§ Problem to work on: Without including any image, retype the records word for word.

****

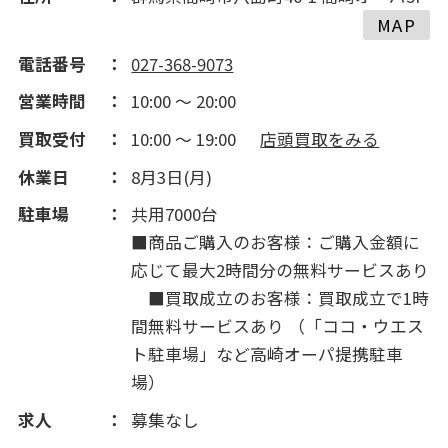
MAP
電話番号
027-368-9073
営業時間
10:00 ～ 20:00
買取受付
10:00 ～ 19:00
店頭買取をみる
休業日
8月3日(月)
駐車場
共用7000台
■商品ご購入のお客様：ご購入金額に
応じて最大2時間分の無料サービスあり
■買取成立のお客様：買取成立で1時
間無料サービスあり （「ココ・ウエス
ト駐車場」など高崎オーパ提携駐車
場）
求人
募集なし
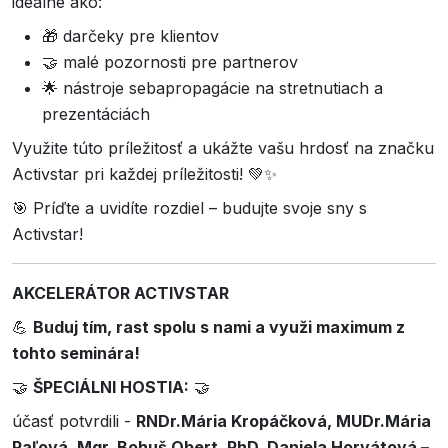
ideálne ako:
🎁 darčeky pre klientov
🤝 malé pozornosti pre partnerov
🌟 nástroje sebapropagácie na stretnutiach a
prezentáciách
Využite túto príležitosť a ukážte vašu hrdosť na značku
Activstar pri každej príležitosti! 💚✨
🎯 Príďte a uvidíte rozdiel – budujte svoje sny s
Activstar!
AKCELERÁTOR ACTIVSTAR
💪
Buduj tím, rast spolu s nami a využi maximum z
tohto seminára!
🤝
ŠPECIÁLNI HOSTIA:
🤝
účasť potvrdili -
RNDr.Mária Kropáčková, MUDr.Mária
Paľová, Mgr. Bohuš Obert, PhD. Daniela Horvátová –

****

§ Result of this exercise:
MAP
電話番号
027-368-9073
営業時間
10:00 ～ 20:00
買取受付
10:00 ～ 19:00
店頭買取をみる
休業日
8月3日(月)
駐車場
共用7000台
■商品ご購入のお客様：ご購入金額に
応じて最大2時間分の無料サービスあり
■買取成立のお客様：買取成立で1時
間無料サービスあり （「ココ・ウエス
ト駐車場」など高崎オーパ提携駐車
場）
求人
募集なし
ideálne ako:
🎁 darčeky pre klientov
🤝 malé pozornosti pre partnerov
🌟 nástroje sebapropagácie na stretnutiach a
prezentáciách
Využite túto príležitosť a ukážte vašu hrdosť na značku
Activstar pri každej príležitosti! 💚✨
🎯 Príďte a uvidíte rozdiel – budujte svoje sny s
Activstar!
AKCELERÁTOR ACTIVSTAR
💪
Buduj tím, rast spolu s nami a využi maximum z
tohto seminára!
🤝
ŠPECIÁLNI HOSTIA:
🤝
účasť potvrdili -
RNDr.Mária Kropáčková, MUDr.Mária
Paľová, Mgr. Bohuš Obert, PhD. Daniela Horvátová –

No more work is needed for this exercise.